Just prior to President Obama’s State of the Union address last night I thought of the above blog title and that it probably makes sense to every married couple to have their own state of the union review. Then I had fun imagining the similarities that such an occasion might have with the political review before the 2 other branches of power and the rest of the American public. First, the more dominant spouse speaks to what is going well with either cheers and/or ice-cold silence from the other spouse. Then the dominant spouse goes on to outline what they want to see happen in the following year. Afterward, the minority spouse rebuts and/or counter proposes his or her plans for the coming year. Since there is no media present to breakdown and critique the arguments, each spouse takes the role of reporter  to give a replay of the key points and also that of pundit by debating the merits of said points.

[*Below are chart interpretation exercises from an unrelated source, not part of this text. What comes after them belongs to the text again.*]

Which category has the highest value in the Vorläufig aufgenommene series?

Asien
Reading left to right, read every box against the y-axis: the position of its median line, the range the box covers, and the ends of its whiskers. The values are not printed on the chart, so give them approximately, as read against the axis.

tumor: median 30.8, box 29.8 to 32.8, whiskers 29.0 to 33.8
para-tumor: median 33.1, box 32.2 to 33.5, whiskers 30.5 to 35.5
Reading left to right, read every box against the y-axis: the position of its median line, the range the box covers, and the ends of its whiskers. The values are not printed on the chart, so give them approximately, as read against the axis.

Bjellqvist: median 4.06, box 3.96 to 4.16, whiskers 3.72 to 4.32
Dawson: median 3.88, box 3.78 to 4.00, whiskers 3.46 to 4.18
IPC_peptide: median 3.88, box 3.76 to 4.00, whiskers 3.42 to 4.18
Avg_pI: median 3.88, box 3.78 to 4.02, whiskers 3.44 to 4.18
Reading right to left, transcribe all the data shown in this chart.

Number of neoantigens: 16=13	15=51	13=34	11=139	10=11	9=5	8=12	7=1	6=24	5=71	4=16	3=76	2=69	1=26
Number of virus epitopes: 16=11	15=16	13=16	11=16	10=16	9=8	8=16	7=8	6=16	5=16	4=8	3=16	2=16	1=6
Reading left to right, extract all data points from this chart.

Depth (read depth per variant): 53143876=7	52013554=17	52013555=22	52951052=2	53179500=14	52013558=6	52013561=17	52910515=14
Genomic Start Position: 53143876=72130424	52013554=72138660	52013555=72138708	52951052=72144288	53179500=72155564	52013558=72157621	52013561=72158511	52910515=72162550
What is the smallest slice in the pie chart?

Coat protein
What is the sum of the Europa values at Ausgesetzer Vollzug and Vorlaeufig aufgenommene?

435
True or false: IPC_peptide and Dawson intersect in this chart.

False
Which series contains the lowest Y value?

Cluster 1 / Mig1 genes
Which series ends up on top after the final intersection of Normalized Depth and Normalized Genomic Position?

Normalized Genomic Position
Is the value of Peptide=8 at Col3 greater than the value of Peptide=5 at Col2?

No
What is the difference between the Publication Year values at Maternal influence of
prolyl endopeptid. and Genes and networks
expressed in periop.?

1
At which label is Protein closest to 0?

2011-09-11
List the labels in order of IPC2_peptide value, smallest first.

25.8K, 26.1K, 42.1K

Sounds like most couple fights. I guess we don’t need a special night for this!

All kidding aside, it is good for couples to do an annual “take stock of our marriage” review. Here are some ideas that might be more constructive:

  1. Start with remembering why you got married and what you really like about each other. Too often we focus on the negative and allow those issues to skew the picture. Remind each other of their strengths and of their value to the marriage.
  2. Take time to listen to the dreams and concerns of each other. Take the lead in seeking out the mind of your spouse. What are their dreams and concerns? Don’t debate the merits of these dreams and concerns…and don’t problem solve to make them happen just yet. Just listen and validate everything you can! Oh, and if you are sharing your concerns…make sure you do two things: share them in a way that doesn’t accuse and attack (“I’m concerned that you don’t love me” may not help as much as “I’m concerned about how little time we spend together.”) and be sure to return the favor by asking about their dreams and concerns.
  3. Acknowledge your own weaknesses and ways you know you need to improve (could be anything from eating better to giving more compliments). And when your spouse does admit the need for improvement, resist piling on or adding to their list. Be bold. Ask for and extend forgiveness!
  4. Name the hot spots or threats to your marriage (external, internal, controllable, uncontrollable). See if you can’t find agreement on a couple. During this time, don’t go too deep into the complexities or get into problem-solving. Just name them in a matter-of-fact way.
  5. Set one goal and a simple means to start moving. Goals need to be something you can control. “Get our kids to respect us” isn’t one either of you can control. It also helps to be specific. “Spend more time together” is pretty vague. Try, “spend 2 hours one night per week together doing something other than talking about kids or watching television.” Then consider what barriers might block you from meeting the goal. Keep your efforts simple, doable, easy to repeat. This doesn’t mean you are setting the bar low but that you are trying to be faithful in the little things and trusting God for the bigger things.

One last thing: don’t wait til the following year to review. Otherwise you might have a mutiny at the next mid-term elections and get voted out of (dominant spouse) office.